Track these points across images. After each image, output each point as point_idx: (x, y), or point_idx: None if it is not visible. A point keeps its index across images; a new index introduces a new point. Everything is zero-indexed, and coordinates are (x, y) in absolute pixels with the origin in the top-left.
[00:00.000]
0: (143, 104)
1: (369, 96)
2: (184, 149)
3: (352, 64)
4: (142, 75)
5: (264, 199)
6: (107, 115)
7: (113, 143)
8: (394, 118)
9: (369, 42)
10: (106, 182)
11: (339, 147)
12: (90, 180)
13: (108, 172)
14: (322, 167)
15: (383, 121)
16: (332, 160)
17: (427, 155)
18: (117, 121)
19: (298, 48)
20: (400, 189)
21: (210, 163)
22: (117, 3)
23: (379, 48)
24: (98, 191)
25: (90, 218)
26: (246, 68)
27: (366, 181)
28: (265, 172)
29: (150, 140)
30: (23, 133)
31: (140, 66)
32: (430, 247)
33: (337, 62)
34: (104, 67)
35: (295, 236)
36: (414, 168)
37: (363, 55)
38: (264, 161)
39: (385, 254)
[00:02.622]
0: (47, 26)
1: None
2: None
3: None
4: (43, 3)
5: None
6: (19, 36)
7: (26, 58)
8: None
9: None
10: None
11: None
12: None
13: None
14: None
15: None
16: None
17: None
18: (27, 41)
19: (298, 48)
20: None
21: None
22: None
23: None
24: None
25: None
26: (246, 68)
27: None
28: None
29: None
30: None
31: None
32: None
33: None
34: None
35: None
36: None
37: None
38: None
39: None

----------------

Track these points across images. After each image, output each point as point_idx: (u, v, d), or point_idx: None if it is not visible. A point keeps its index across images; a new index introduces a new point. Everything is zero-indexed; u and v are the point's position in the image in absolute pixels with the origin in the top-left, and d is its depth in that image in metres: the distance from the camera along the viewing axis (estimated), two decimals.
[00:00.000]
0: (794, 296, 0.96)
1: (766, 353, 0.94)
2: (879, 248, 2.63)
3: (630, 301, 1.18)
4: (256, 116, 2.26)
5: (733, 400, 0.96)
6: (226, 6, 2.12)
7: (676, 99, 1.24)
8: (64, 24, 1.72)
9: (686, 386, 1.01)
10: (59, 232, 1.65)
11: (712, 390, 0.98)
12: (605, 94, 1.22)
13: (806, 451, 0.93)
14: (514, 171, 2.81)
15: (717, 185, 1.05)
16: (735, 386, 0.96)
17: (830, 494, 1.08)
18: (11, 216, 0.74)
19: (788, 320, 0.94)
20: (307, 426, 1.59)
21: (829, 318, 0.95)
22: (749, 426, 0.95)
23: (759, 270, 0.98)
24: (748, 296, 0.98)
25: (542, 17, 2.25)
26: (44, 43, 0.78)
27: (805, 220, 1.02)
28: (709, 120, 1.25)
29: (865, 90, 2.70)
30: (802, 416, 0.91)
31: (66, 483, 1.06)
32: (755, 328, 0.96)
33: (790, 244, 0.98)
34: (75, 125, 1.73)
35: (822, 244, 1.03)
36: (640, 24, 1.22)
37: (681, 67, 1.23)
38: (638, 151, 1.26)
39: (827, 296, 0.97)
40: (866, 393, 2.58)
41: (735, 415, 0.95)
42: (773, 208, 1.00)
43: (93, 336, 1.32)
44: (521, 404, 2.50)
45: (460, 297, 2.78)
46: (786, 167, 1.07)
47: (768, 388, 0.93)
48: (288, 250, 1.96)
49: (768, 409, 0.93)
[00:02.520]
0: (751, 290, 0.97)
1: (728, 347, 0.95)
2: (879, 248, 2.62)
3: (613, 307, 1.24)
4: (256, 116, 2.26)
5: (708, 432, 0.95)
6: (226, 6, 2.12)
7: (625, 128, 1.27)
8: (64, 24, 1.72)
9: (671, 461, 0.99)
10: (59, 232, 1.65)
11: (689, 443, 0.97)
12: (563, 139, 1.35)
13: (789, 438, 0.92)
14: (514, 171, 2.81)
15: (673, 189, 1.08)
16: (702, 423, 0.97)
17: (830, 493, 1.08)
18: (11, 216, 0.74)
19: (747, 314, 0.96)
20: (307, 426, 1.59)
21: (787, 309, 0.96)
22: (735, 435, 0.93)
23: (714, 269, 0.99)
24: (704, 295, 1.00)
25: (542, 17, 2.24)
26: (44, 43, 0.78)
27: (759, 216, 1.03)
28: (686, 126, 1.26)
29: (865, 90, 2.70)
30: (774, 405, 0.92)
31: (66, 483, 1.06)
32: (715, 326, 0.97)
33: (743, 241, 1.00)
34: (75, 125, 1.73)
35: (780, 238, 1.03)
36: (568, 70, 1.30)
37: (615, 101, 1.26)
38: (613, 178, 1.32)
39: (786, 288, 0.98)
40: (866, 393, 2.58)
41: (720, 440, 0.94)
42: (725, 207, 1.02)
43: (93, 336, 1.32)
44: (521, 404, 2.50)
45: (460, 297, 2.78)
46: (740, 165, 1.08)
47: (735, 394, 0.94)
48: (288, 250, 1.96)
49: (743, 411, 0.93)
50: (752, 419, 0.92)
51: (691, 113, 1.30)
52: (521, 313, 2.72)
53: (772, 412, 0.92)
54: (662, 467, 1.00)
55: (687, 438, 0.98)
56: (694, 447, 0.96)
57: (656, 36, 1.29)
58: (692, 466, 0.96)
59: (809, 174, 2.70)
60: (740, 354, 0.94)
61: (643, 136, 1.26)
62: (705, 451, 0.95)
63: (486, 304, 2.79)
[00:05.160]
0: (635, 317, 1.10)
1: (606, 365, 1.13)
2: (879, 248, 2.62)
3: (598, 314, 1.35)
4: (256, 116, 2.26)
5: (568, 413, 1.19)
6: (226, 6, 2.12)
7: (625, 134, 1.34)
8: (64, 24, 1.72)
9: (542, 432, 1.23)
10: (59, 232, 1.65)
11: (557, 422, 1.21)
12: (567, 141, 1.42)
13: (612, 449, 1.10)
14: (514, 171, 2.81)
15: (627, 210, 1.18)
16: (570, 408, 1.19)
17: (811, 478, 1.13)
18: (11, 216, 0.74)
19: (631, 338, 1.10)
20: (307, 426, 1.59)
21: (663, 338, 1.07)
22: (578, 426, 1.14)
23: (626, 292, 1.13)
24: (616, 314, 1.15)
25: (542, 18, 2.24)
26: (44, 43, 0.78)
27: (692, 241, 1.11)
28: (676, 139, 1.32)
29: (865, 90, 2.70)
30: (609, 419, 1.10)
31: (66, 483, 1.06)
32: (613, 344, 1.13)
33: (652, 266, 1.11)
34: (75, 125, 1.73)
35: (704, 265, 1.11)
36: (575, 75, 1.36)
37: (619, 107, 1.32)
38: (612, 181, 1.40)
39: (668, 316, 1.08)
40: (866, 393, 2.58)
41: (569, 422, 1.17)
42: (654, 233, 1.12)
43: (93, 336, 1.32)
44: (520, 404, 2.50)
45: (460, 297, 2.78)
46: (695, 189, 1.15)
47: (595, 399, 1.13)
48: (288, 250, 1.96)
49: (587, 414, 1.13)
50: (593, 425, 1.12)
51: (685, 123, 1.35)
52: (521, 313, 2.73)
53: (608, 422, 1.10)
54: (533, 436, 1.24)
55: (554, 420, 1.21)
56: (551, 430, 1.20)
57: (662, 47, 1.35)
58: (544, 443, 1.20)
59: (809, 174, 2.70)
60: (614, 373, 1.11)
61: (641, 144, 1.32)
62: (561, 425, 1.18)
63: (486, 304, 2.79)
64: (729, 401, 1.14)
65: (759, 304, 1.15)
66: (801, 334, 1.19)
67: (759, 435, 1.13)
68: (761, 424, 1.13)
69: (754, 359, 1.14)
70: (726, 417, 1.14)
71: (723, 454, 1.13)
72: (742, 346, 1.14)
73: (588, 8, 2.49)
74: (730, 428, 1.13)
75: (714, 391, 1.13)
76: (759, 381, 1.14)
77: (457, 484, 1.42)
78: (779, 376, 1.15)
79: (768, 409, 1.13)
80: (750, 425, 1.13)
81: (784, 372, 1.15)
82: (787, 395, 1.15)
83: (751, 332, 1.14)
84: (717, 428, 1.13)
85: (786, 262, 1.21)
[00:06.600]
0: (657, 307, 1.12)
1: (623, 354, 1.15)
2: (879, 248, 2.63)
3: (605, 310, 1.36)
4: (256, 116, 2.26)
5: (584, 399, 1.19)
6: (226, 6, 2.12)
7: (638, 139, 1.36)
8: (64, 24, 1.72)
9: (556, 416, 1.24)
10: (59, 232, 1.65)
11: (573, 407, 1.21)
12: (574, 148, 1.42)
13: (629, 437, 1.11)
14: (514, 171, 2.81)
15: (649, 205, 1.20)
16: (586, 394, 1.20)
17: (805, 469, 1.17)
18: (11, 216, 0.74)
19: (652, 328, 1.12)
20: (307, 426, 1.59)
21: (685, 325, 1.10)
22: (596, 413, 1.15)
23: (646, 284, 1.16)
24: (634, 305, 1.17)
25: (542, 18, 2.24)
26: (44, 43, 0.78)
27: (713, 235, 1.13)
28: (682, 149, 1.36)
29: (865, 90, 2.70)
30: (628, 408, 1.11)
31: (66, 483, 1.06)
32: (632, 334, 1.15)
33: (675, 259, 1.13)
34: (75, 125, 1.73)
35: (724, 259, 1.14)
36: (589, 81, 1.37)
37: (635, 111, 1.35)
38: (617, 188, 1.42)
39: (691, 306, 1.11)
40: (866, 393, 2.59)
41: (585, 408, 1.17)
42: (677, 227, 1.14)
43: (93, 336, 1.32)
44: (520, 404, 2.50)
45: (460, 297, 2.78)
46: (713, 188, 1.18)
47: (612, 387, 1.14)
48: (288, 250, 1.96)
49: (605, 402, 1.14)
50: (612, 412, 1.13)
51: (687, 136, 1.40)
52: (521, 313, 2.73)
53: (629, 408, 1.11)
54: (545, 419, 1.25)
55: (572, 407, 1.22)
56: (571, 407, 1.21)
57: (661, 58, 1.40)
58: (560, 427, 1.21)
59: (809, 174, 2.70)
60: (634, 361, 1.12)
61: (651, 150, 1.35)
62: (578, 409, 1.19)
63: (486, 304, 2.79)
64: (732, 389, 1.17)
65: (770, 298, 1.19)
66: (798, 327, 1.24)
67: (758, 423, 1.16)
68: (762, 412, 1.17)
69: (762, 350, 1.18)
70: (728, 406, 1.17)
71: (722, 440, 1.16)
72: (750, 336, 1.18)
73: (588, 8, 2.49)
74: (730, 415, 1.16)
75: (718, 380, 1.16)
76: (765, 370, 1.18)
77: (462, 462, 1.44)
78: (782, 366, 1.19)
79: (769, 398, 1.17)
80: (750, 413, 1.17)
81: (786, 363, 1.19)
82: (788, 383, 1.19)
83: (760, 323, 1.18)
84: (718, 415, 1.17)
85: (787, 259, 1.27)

----------------

What you need to do –
Filter the entries above and copy only the lines that hold "introduces".

Solution to this problem –
Track these points across images. After each image, output each point as point_idx: (x, y), or point_idx: None if it is not visible. A point keeps its index across images; a new index introduces a new point. Everything is zero-indexed, and coordinates are (x, y) in absolute pixels with the origin in the top-left.
Track these points across images. After each image, output each point as point_idx: (u, v, d), or point_idx: None if it is not visible. A point keeps its index across images; a new index introduces a new point. Everything is zero-indexed; u and v are the point's position in the image in absolute pixels with the origin in the top-left, and d is its depth in that image in metres: the distance from the camera along the viewing axis (estimated), two decimals.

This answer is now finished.